§ **Exercise brief**:
Would you transcribe the whole listing exactly, minus its pictures?
□ □ □ □ □ □ □
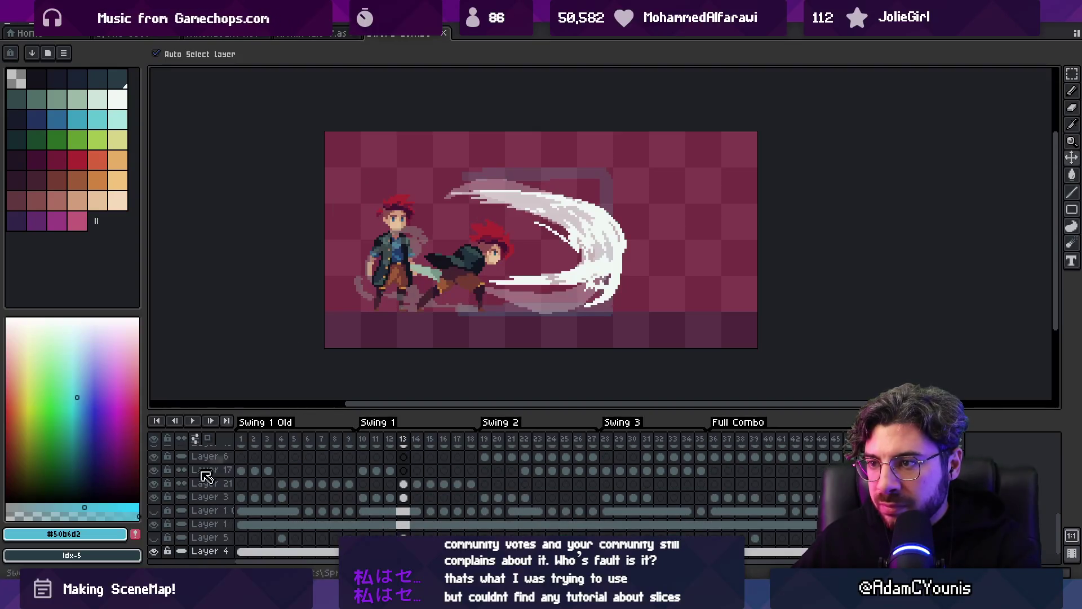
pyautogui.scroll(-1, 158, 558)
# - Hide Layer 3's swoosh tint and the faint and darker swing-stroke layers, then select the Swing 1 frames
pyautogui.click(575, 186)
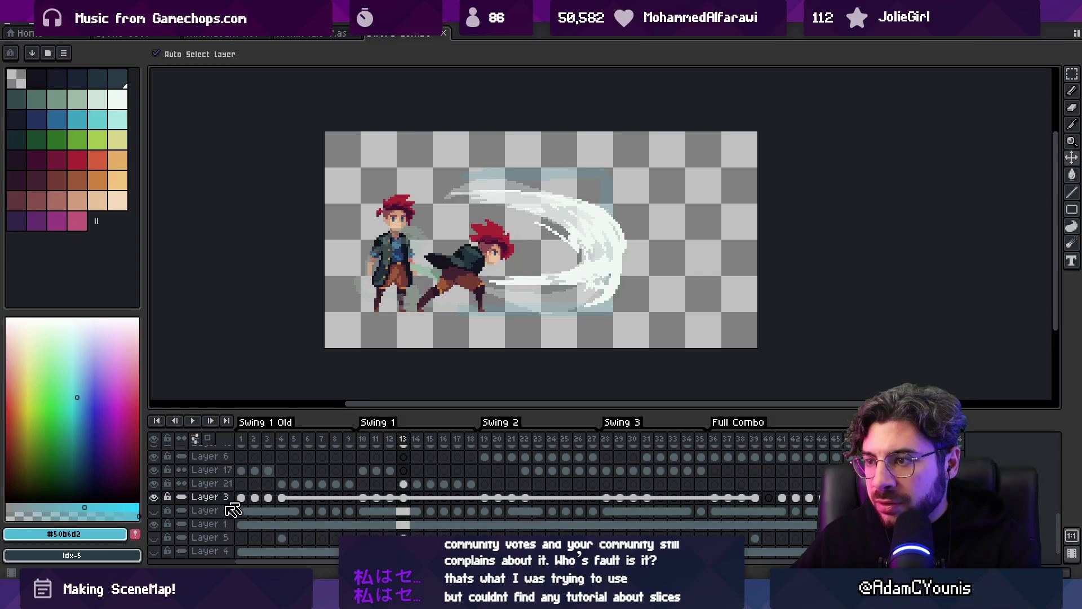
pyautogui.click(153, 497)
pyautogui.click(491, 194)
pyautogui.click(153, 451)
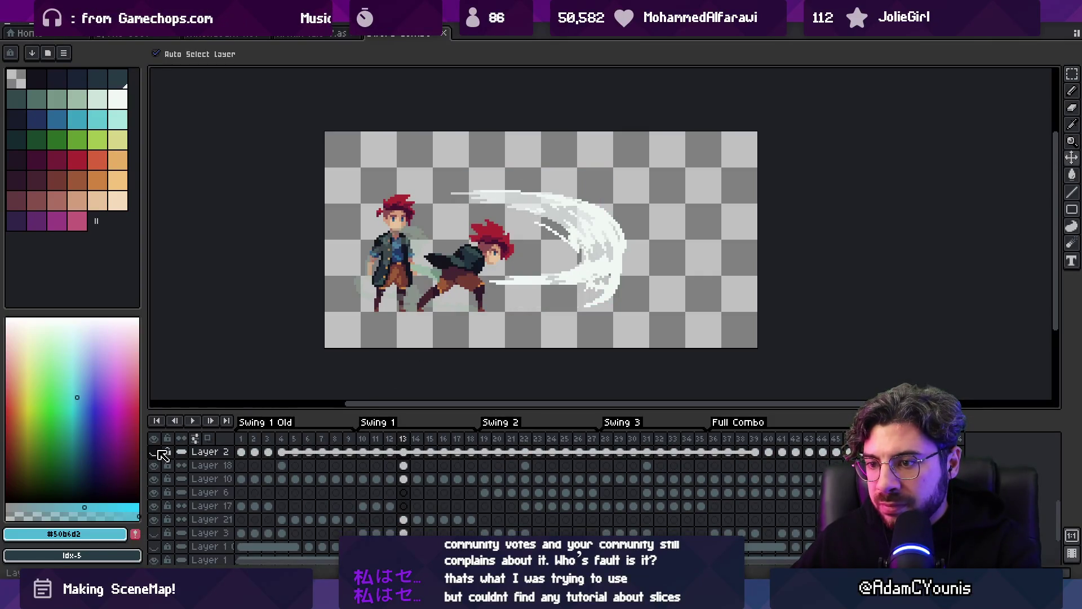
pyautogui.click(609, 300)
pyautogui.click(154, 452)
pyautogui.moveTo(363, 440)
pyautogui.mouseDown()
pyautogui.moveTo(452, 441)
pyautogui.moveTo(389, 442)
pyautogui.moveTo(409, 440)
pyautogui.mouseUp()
□ □ □ □ □ □ □
§ **Output of the task**:
pyautogui.scroll(-1, 158, 558)
# - Hide Layer 3's swoosh tint and the faint and darker swing-stroke layers, then select the Swing 1 frames
pyautogui.click(575, 186)
pyautogui.click(153, 497)
pyautogui.click(491, 194)
pyautogui.click(153, 451)
pyautogui.click(609, 300)
pyautogui.click(154, 452)
pyautogui.moveTo(363, 440)
pyautogui.mouseDown()
pyautogui.moveTo(452, 441)
pyautogui.moveTo(389, 442)
pyautogui.moveTo(409, 440)
pyautogui.mouseUp()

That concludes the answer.